Plans to upgrade the memorial site were first mulled by survivors nearly two decades ago but have always been derailed by budget constraints.
Survivors of the 1994 Genocide against the Tutsi in Ngoma District, Eastern Province, are relieved to finally see a suitable memorial site being installed in Rukumberi Sector.
For nearly two decades, they had to put up with the ruins of the current memorial site where more than 38,000 bodies of their loved ones, victims of the Genocide, are buried.
Ngoma District’s vice Mayor in charge of Social Affairs, Providence Kirenga, on Monday told The New Times that construction work on a new and standard mass grave is on.
Rukumberi Memorial of over 38000 victims of Genocide against the Tutsi. Net photo.
For Callixte Kabandana, 46, a survivor from the area, just seeing that the project has started makes him happy. Rukumberi was selected for the memorial site due to its unique history .
"We are happy to see this memorial finally being given the attention it deserves. It is heartbreaking to see the place where your people are buried in a very sorry state. We have for so long wanted to see the remains of our people properly interred and the history of what happened here during the 1994 Genocide, and years before, in the 1950s, preserved,” Kabandana said.
"Words alone cannot express our happiness. It is important to preserve the history too. According to what I heard from our parents, in 1959, there were massive deportations of the Tutsi from other parts of the country to Bugesera and here.
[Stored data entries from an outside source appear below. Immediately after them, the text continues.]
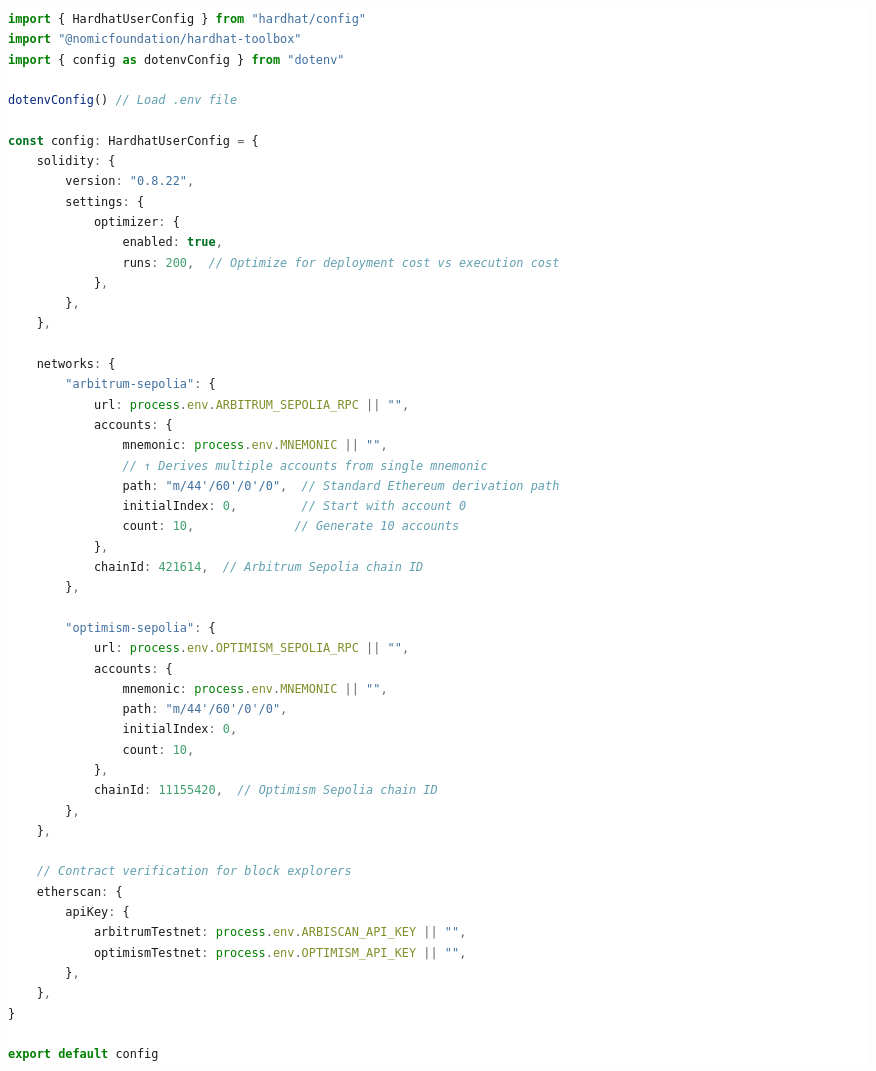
 ```typescript
import { HardhatUserConfig } from "hardhat/config"
import "@nomicfoundation/hardhat-toolbox"
import { config as dotenvConfig } from "dotenv"

dotenvConfig() // Load .env file

const config: HardhatUserConfig = {
    solidity: {
        version: "0.8.22",
        settings: {
            optimizer: {
                enabled: true,
                runs: 200,  // Optimize for deployment cost vs execution cost
            },
        },
    },
    
    networks: {
        "arbitrum-sepolia": {
            url: process.env.ARBITRUM_SEPOLIA_RPC || "",
            accounts: {
                mnemonic: process.env.MNEMONIC || "",
                // ↑ Derives multiple accounts from single mnemonic
                path: "m/44'/60'/0'/0",  // Standard Ethereum derivation path
                initialIndex: 0,         // Start with account 0
                count: 10,              // Generate 10 accounts
            },
            chainId: 421614,  // Arbitrum Sepolia chain ID
        },
        
        "optimism-sepolia": {
            url: process.env.OPTIMISM_SEPOLIA_RPC || "",
            accounts: {
                mnemonic: process.env.MNEMONIC || "",
                path: "m/44'/60'/0'/0",
                initialIndex: 0,
                count: 10,
            },
            chainId: 11155420,  // Optimism Sepolia chain ID
        },
    },
    
    // Contract verification for block explorers
    etherscan: {
        apiKey: {
            arbitrumTestnet: process.env.ARBISCAN_API_KEY || "",
            optimismTestnet: process.env.OPTIMISM_API_KEY || "",
        },
    },
}

export default config
```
Tutsi families were brought here so that they could suffer as life here then was insupportable”.
Kabandana added that the current mass grave in Rukumberi was set up in 2001. But it was not up to standard as whenever it rained, water seeped into the grave and this was a constant cause of concern.
In 2005, he said, survivors made the first appeal to have the memorial worked on.
The ongoing first phase, Kirenga explained, is budgeted to cost nearly Rwf300 million with Rwf244 million going into the new mass grave alone.
"The first phase is of constructing a standard grave and this ends in March as we look to exhume and rebury the remains during the upcoming 100 days of commemoration of the Genocide.
”The second and final phase whose construction will be handled in next year’s budget, will contain the memorial site’s history section to educate and preserve the memory he said.
Plans to upgrade the memorial site were first mulled by survivors nearly two decades ago but have always been derailed by budget constraints and considering the fact that there were many other memorial sites that equally required attention.
Kirenga acknowledged the delay and noted that, among others, priority was first given to the memorial site in Kibungo District whose construction is now near completion.
"We first gave attention to Kibungo’s memorial site as it was also in a bad state,” Kirenga noted.
Fred Mufulukye, the Governor of the Eastern Province, said: "After 25 years, more than 40,000 bodies buried in the current grave are going to be given a decent home different from the one previously constructed during the emergency period.
Rukumberi is one of the areas that experienced unique atrocities during the Genocide. Targeted people were relocated there by the former regime with the intention of being killed by the poor living conditions and disease, including the African sleeping sickness caused by the tsetse flies.”